» **Items listed in a dataset**
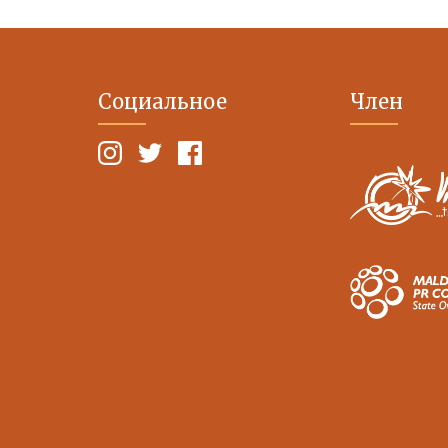
Социальное
Член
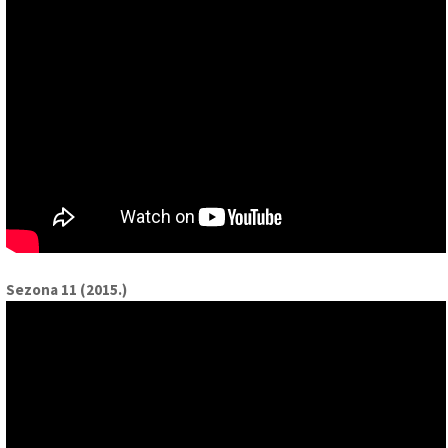
Sezona 11 (2015.)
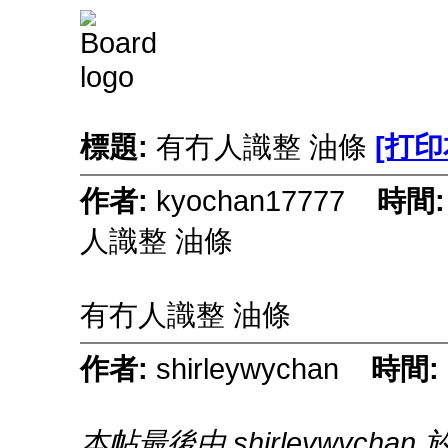
標題:
有冇人識整 油條
[打印
作者:
kyochan17777
時間
人識整 油條
有冇人識整 油條
作者:
shirleywychan
時間:
本帖最後由 shirleywychan 於 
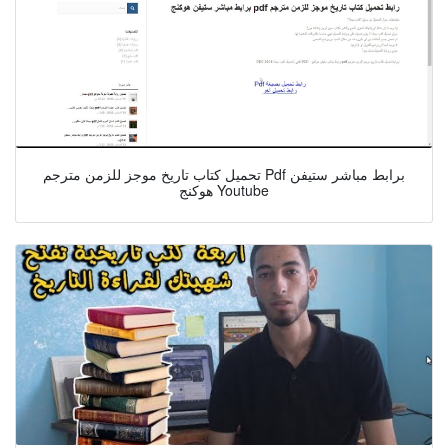
تحميل كتاب تاريخ موجز للزمن مترجم Pdf برابط مباشر ستيفن
هوكنج Youtube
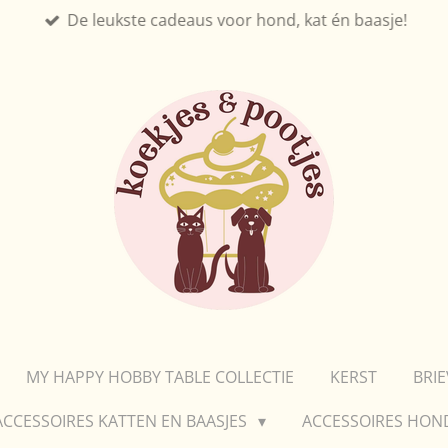
De leukste cadeaus voor hond, kat én baasje!
MY HAPPY HOBBY TABLE COLLECTIE
KERST
BRI
ACCESSOIRES KATTEN EN BAASJES
ACCESSOIRES HON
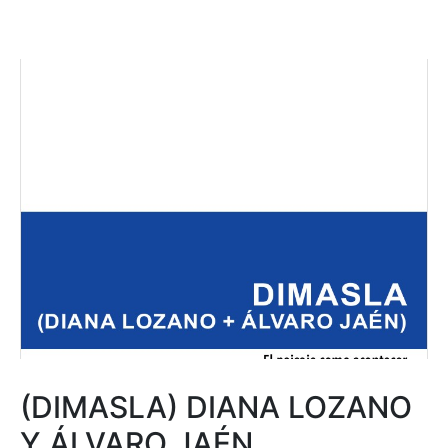
(DIMASLA) DIANA LOZANO
Y ÁLVARO JAÉN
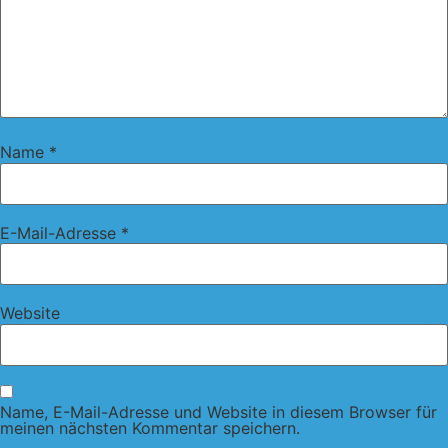
Name
*
E-Mail-Adresse
*
Website
Name, E-Mail-Adresse und Website in diesem Browser für
meinen nächsten Kommentar speichern.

» **REQUEST**
Reproduce the entries word for word, starting at the very beginning of the entries and ending at the line containing "هوكنج Youtube". Omit the pictures from your answer.

» **EXERCISE SOLUTION**
Социальное
Член
Sezona 11 (2015.)
標題:
有冇人識整 油條
[打印
作者:
kyochan17777
時間
人識整 油條
有冇人識整 油條
作者:
shirleywychan
時間:
本帖最後由 shirleywychan 於 
تحميل كتاب تاريخ موجز للزمن مترجم Pdf برابط مباشر ستيفن
هوكنج Youtube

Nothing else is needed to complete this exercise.